» BRIEF: Rewrite the records from the line with "Pre-delivery check line - dial" to the line with "Observed value: 26°C", putting "Technician" in place of "Inspector" and leaving everything else unchanged. Give only those lines.

» DATA EXTRACT:
/---
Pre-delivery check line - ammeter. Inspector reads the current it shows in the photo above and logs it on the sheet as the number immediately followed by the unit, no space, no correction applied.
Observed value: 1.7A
\---
/---
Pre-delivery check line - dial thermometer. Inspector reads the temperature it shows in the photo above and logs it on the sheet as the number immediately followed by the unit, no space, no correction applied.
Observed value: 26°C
\---
/---
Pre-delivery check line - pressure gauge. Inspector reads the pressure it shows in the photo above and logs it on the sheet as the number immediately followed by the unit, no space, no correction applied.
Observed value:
\---
» RESULT:
Pre-delivery check line - dial thermometer. Technician reads the temperature it shows in the photo above and logs it on the sheet as the number immediately followed by the unit, no space, no correction applied.
Observed value: 26°C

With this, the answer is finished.